I think there many more but I’m pretty sure that’s enough to be going on with. I’m just going to have a quick look at vinegar in food. If you haven’t read the amazing book Salt, Fat, Acid, Heat by Samin Nosrat, I recommend it heartily. She says

“recipes lead us to believe that cooking is a linear process, while most good food results from a circular one; like a spiderweb, touch one part and the entire thing will quiver.”

Samin Nosrat, Salt, Fat, Acid, Heat: Mastering the Elements of Good Cooking

I learned so much from Samin how to use acid to brighten and balance flavours that are part of that spider web. Vinegar is the easiest acid for cooking as it is a store cupboard ingredient.

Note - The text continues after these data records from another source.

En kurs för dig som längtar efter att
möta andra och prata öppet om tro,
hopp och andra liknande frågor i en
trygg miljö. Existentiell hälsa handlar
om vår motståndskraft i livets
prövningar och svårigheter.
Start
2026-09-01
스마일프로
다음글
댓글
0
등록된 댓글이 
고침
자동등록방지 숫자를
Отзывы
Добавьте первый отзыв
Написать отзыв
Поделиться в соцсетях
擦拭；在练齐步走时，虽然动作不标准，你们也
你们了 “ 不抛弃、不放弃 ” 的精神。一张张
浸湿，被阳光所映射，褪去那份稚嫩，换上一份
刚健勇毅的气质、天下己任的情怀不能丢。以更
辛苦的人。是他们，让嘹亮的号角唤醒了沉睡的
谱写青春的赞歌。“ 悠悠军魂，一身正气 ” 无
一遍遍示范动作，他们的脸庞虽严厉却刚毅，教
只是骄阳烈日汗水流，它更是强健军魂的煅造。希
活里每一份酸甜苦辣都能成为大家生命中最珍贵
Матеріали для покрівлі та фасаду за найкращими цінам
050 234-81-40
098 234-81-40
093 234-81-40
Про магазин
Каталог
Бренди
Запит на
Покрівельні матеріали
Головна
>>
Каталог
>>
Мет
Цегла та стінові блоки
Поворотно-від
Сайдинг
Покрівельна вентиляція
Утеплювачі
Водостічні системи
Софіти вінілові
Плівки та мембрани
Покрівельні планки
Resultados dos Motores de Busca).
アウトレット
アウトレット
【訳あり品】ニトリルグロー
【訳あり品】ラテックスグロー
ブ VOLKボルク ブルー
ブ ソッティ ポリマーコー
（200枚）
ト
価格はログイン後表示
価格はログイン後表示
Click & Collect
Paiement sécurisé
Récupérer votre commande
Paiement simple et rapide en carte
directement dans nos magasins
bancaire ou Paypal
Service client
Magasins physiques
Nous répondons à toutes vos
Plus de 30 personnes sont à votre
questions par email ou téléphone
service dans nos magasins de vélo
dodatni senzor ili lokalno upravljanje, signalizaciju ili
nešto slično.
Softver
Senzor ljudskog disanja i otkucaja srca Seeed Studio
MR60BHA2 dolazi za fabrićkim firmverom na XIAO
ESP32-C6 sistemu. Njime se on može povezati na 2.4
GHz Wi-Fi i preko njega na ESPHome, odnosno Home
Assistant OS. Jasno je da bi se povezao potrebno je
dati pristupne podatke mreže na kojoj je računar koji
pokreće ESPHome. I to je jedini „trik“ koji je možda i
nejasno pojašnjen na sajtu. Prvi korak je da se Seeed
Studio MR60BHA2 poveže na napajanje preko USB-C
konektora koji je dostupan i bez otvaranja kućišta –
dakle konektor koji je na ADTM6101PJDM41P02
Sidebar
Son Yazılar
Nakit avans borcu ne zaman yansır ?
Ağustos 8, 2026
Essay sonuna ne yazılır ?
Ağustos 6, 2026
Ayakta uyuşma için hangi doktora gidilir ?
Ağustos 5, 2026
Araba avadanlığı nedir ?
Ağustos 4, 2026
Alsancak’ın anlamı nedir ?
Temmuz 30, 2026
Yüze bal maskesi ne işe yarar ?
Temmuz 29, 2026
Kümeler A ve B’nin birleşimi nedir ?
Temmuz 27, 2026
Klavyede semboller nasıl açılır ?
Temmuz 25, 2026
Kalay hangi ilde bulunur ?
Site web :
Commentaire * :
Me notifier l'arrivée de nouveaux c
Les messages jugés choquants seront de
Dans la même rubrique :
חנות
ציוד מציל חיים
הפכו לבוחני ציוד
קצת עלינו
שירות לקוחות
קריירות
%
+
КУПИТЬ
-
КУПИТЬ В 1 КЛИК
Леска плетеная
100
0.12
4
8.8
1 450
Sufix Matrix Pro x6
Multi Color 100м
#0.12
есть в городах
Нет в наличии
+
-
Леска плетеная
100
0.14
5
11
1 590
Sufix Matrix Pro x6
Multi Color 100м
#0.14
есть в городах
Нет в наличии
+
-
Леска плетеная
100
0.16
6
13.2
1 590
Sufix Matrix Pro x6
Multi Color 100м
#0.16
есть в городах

Much as we’d like to the have them always around, the perfect lemon may have been used yesterday in that lovely gin and tonic. You can also create you own flavoured vinegars to dress foods and use in marinades. I use it lots when dressing roasted veg that are just that little bit too sweet or for making kale salad or making. The possibilities are endless.

Recipe Time

The recipe I’m going to bring to you is perfect with so many things, looks gorgeous and is extremely simple. I can’t remember where I learned the technique (almost certainly a book but might not have been). I bring you perfect instant pink pickled onions (well nearly instant, under 1 hour is pretty good for pickles)

Instant Pink Pickled Onions

Servings

4

servings
Prep time

30

minutes
Cooking time

40

minutes

Amazing with pretty much anything but particularly great with falafel and halloumi wraps, tacos or lamb kebabs.

Ingredients

  • 1 biggish Red Onion

  • Enough vinegar to cover in a jar

Directions

  • Firstly take biggish red onion and slice it finely, separate it all out and add it to a colander or sieve that can handle boiling water.
  • Then boil a kettle, whilst its pouring dig out a jar with a non reactive lid that looks like it could hold all the onion.
  • When you have boiling water, hold the sieve/colander over the sink and pour over the onions, keep going until all the water is gone, allow water to drain off, then squish the onions into the jar, carefully as they’ll be very hot.
  • Then top up with white, white-wine or cider vinegar and pop on the lid and allow to cool. They will be a gorgeous bright pink and just crunchy enough without any rawness.